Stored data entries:

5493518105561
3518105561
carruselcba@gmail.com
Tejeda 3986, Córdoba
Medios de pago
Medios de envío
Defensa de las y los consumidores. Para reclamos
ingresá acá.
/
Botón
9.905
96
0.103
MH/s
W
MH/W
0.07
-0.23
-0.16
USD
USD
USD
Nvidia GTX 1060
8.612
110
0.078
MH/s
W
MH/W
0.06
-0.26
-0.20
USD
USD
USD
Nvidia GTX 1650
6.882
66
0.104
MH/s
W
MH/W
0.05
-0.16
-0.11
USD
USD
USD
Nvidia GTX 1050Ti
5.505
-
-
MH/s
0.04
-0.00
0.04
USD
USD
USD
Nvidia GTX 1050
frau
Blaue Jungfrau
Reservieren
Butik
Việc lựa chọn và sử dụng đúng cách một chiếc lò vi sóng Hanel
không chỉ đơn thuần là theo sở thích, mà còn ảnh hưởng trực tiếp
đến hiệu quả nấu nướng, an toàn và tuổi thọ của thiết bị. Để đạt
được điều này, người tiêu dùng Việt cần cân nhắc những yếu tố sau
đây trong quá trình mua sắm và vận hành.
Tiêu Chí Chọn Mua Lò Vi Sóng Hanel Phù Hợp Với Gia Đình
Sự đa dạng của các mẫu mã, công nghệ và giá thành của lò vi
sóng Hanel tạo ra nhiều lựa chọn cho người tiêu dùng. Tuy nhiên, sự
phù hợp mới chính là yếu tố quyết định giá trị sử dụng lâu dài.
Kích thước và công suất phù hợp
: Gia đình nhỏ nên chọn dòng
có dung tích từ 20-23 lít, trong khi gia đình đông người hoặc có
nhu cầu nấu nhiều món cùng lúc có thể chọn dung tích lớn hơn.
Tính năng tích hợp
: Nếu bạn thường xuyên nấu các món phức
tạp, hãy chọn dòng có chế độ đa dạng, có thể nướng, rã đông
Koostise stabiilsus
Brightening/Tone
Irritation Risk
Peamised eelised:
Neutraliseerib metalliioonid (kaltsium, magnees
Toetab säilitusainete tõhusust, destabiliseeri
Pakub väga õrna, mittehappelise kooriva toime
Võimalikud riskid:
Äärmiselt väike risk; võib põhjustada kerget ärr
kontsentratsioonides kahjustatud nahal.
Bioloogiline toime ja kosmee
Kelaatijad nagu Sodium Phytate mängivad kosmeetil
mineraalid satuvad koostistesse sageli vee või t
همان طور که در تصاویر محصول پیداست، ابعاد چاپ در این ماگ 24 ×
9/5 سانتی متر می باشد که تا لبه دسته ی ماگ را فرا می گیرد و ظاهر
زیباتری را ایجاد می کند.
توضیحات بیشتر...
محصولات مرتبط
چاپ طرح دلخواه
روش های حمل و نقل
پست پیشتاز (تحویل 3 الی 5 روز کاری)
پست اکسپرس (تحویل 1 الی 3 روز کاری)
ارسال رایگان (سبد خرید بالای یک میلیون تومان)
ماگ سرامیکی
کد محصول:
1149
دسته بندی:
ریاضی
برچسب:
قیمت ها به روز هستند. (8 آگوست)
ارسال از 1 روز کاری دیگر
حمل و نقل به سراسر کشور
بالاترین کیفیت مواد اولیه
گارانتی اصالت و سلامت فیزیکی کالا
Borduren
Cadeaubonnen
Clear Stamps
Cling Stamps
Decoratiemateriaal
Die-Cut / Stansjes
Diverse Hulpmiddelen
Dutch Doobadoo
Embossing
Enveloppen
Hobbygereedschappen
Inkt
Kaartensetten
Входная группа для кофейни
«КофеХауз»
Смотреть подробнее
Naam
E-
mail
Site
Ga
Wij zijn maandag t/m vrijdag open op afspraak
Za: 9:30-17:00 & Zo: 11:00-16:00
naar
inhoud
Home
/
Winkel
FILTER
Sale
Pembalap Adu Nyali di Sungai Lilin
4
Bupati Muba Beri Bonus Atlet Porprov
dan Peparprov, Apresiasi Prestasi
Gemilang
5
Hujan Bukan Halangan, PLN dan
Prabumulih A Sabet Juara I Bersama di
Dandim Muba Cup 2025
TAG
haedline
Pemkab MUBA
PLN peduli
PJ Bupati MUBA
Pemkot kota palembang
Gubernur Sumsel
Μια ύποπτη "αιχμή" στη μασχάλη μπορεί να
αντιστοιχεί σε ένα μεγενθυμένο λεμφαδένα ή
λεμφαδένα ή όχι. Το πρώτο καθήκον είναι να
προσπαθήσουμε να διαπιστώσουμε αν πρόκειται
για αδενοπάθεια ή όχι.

**Exercise description:**
Copy out every line of the data that includes the word "λεμφαδένα".

**Problem solution:**
αντιστοιχεί σε ένα μεγενθυμένο λεμφαδένα ή
λεμφαδένα ή όχι. Το πρώτο καθήκον είναι να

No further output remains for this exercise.